Mrs Daly was an experienced cat breeder who had already managed to create the first Flamepoint Himalayan (by crossing a Red Persian with a Siamese), as well as chestnut, lavender, lynx and pinto Siamese.
Mrs Daly bred a ruddy Aby male (Dalai Teta Tim of Selene) to a seal pointed Siamese female (Dalai Tomboy Patter) in 1964. The result were kittens that had Abyssinian looks. Mrs Daly continued with her planned breeding, and a second generation of kittens were born. This time the female was one of these first half-Aby kittens (Dalai She), who was bred with a chocolate point Siamese (Champion Whitehead Elegante Sun aka “Sunny”).
Now this second generation produced an Aby-pointed Siamese, but also a pretty spotted kitten – an ivory colored male with golden spots and copper eyes. He looked so much like the wild Ocelot, that Mrs Daly’s daughter named him Tonga. Well, Tonga did not resemble any official breed description and so he was neutered and sold as a pet.

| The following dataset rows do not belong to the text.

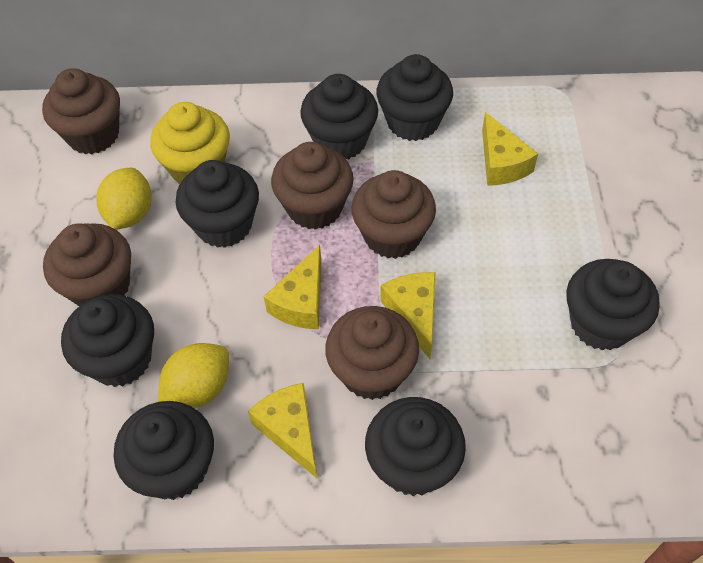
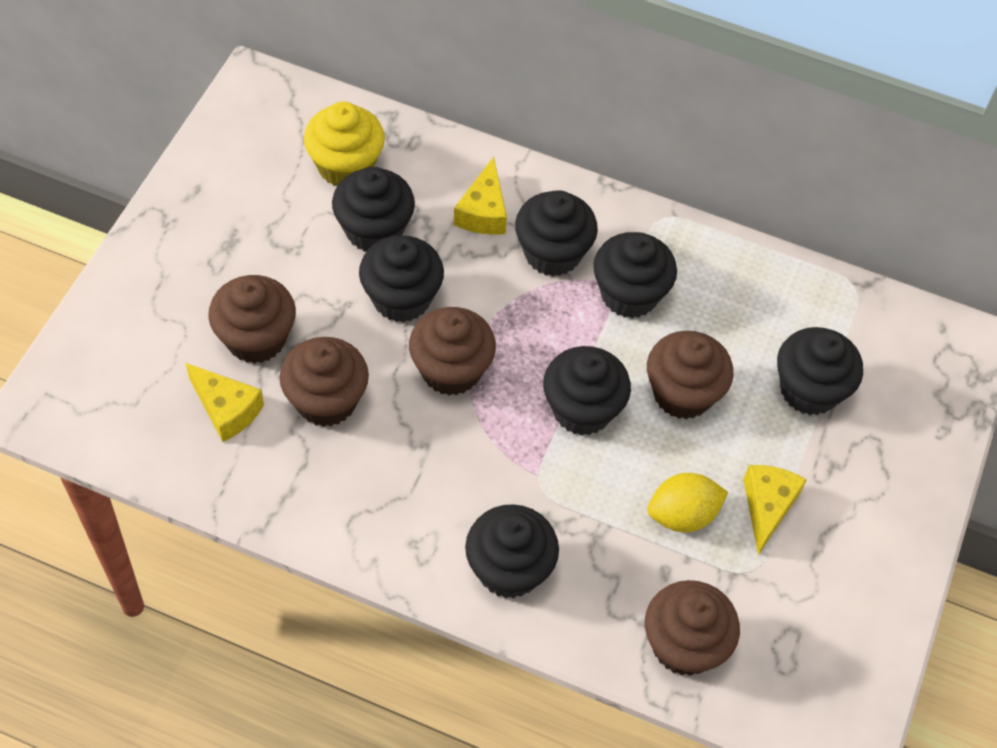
yellow cheese: [248,383,317,478] [264,245,321,329] [380,272,436,359] [482,112,538,186] = 4 -> [186,363,264,442] [454,157,507,235] [743,465,807,555] = 3
yellow lemon: [97,168,152,230] [158,343,229,408] = 2 -> [647,473,728,532] = 1

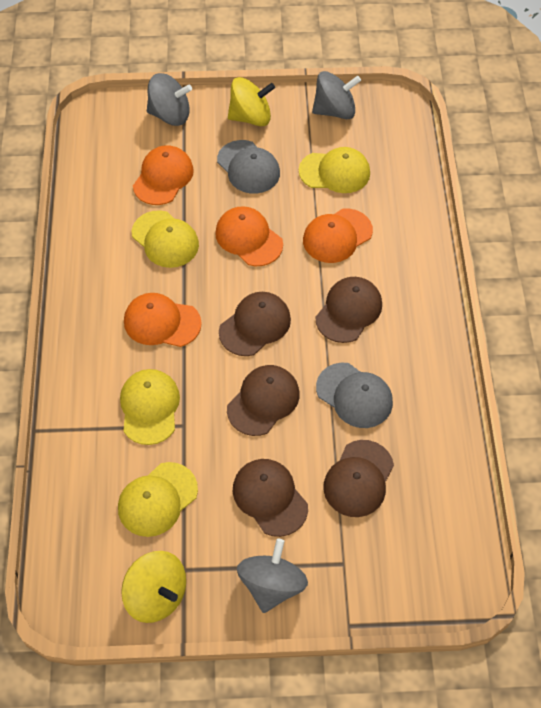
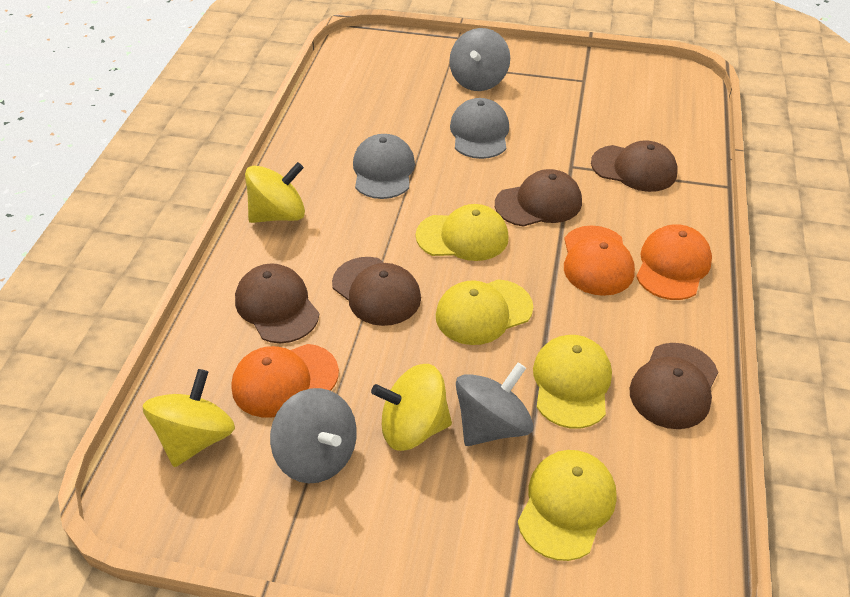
orange cap: [124,293,202,347] [133,145,194,205] [215,206,283,266] [303,209,373,263] = 4 -> [231,344,339,417] [564,225,635,296] [636,224,712,300] = 3
yellow spinning top: [121,551,186,623] [228,77,275,126] = 2 -> [143,369,235,467] [245,162,305,223] [371,364,452,451] = 3

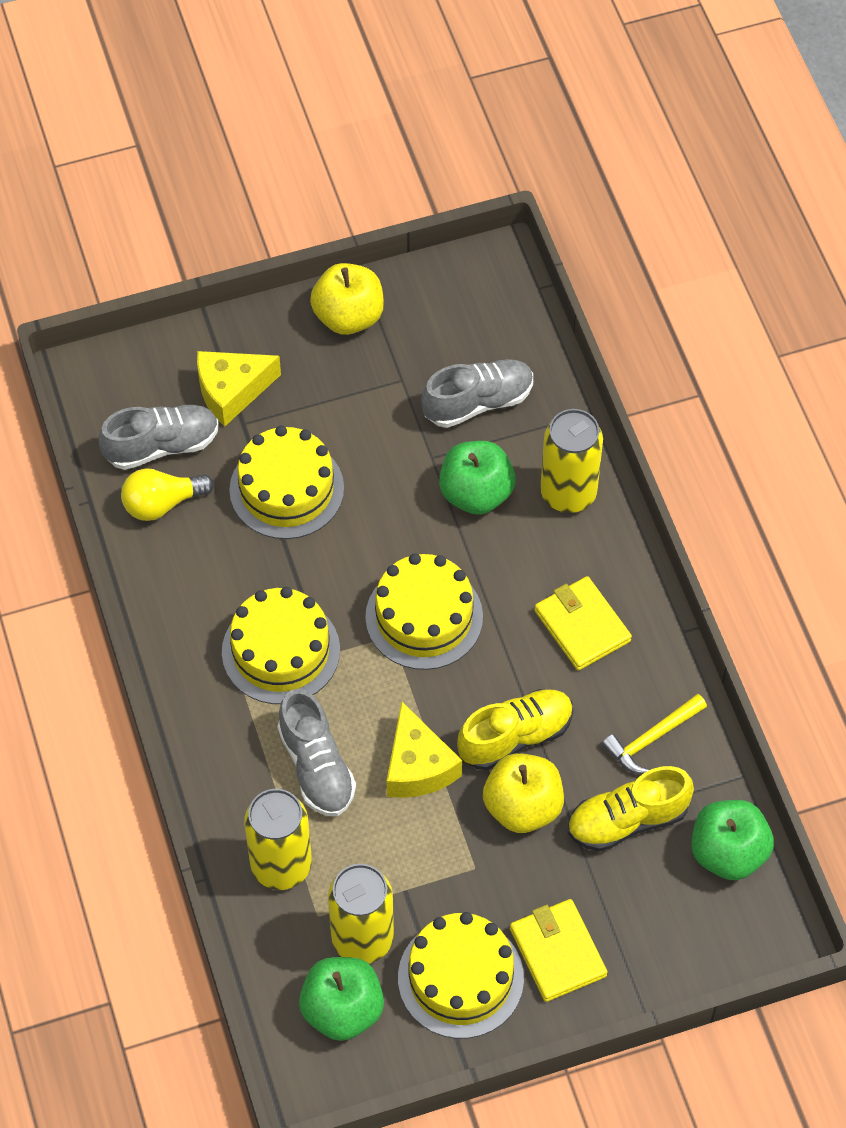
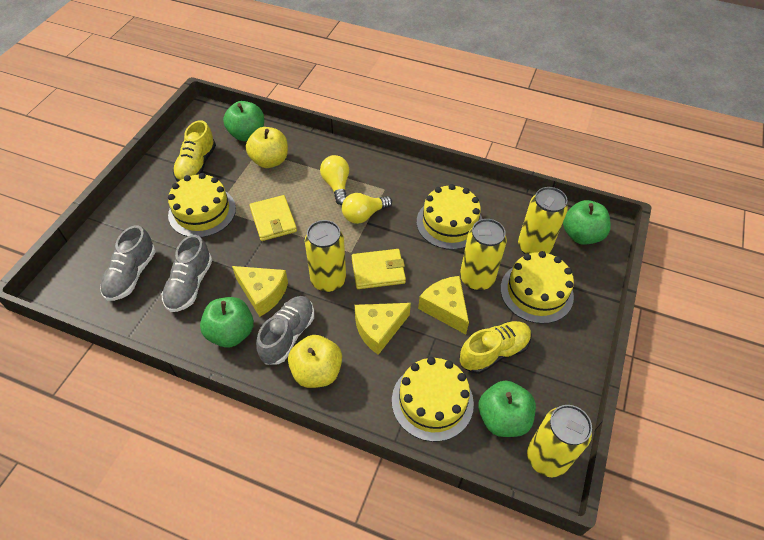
green apple: [299,957,384,1041] [439,441,516,515] [691,800,774,880] = 3 -> [200,297,254,348] [223,101,264,141] [479,381,536,437] [563,200,611,245] = 4
yellow can: [244,789,312,890] [328,864,394,964] [540,409,603,513] = 3 -> [305,220,346,292] [460,219,507,291] [518,187,568,254] [527,405,592,477] = 4
yellow cheese: [197,351,281,427] [387,702,462,798] = 2 -> [232,266,288,317] [355,303,411,355] [418,276,469,334] = 3
yellow hammer: [602,694,707,774] = 1 -> none = 0
yellow light bulb: [121,468,214,521] = 1 -> [320,155,349,205] [342,193,392,224] = 2

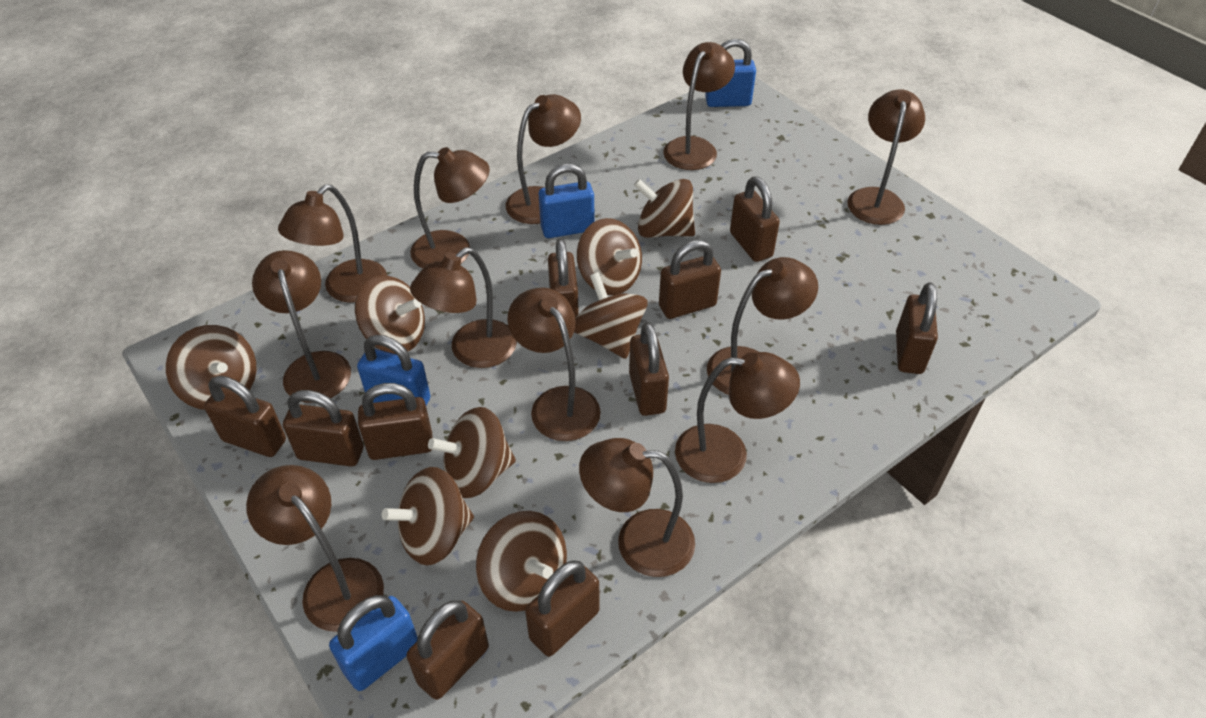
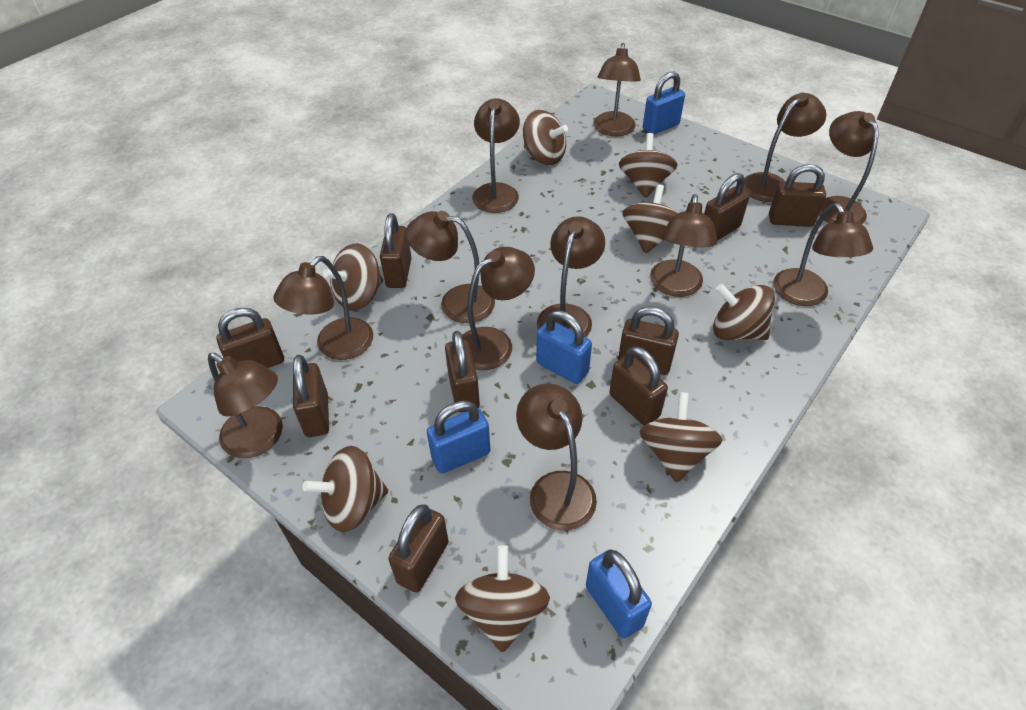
brown padlock: [204,376,286,457] [283,390,364,466] [358,383,433,460] [406,600,489,700] [525,560,599,657] [548,239,579,318] [629,322,669,416] [659,240,721,319] [730,176,780,262] [896,282,938,374] = 10 -> [216,308,284,368] [293,355,329,437] [380,213,412,288] [388,504,448,593] [445,331,480,413] [609,346,668,426] [618,306,679,375] [704,173,750,241] [769,164,826,227] = 9

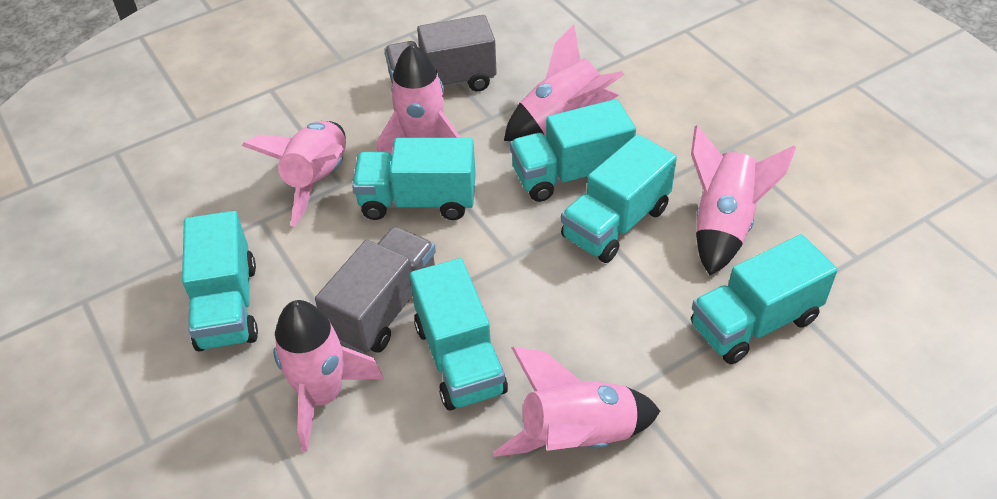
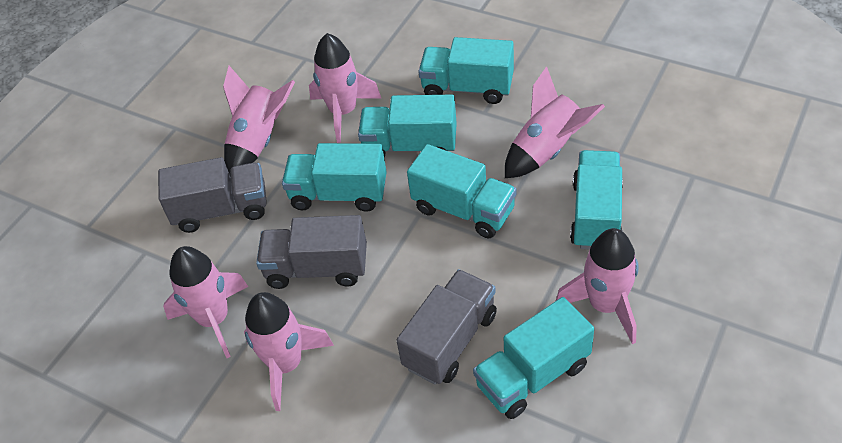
grey truck: [315,226,436,354] [384,15,497,92] = 2 -> [158,157,267,233] [256,215,367,289] [396,269,497,384] = 3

(Thank you, Ozcatz Cattery for the permission to use this photo of your beautiful Cheetah.)
Because he was so beautiful, he even had his picture published in a newspaper, and attended a cat show. He was allowed to be shown at the “Special Exhibit” section, where “breeds of the future” were shown. Now I do not know what the other cats were, but in case of Tonga, this was certainly true.
Mrs Daly mentioned Tonga to a geneticist, Dr Clyde Keeler. He was interested in producing a cat breed that would look like the Egyptian Spotted Fishing Cat, now already extinct. As Tonga was no longer available for breeding, Mrs Daly repeated the breeding that had produced Tonga, and this time a tawny spotted male was born. Mrs Daly kept breeding Tonga’s parents and more spotted kittens were born. At this point the thought of developing a whole new breed arose.
Tonga’s full brother, tawny Dalai Dotson was used in breeding and the Ocicat cats were officially launched as a breed of its own. At first it was called Accicat and Ocellete, but soon Ocicat took over as the new breed’s name. It was described as reincarnation of Egyptian Spotted Fishing Cat. It was also described as resembling the Indian Desert Cat and Indian Fishing Cat, which were said to be very old breeds, even the ancestor of all domestic cats.
Because of private matters Mrs Daly could not concentrate on the breeding of Ocicats for eleven years, but after this the number of the breed has steadily grown. Other breeders were developing the breed also. They bred Abys to Siamese and these kittens to Siamese again. The result weresix colors in all.
In 1967 the breed was accepted for registration at CFA. When the parent breeds were written down, a mistake was made, and American Shorthair was mentioned. Because of this breeders started using silver tabby American Shorthairs when breeding Ocicat cats. Because of this the body type developed from a “Siamese” type into a more sturdy direction – the bones became larger and the whole breed became bigger in size. Also the silver color appeared and the spotting became more uniform.
After 1986 Siamese and American Shorthair outcrosses were no longer accepted, but Abyssinians were used to diversify the gene pool.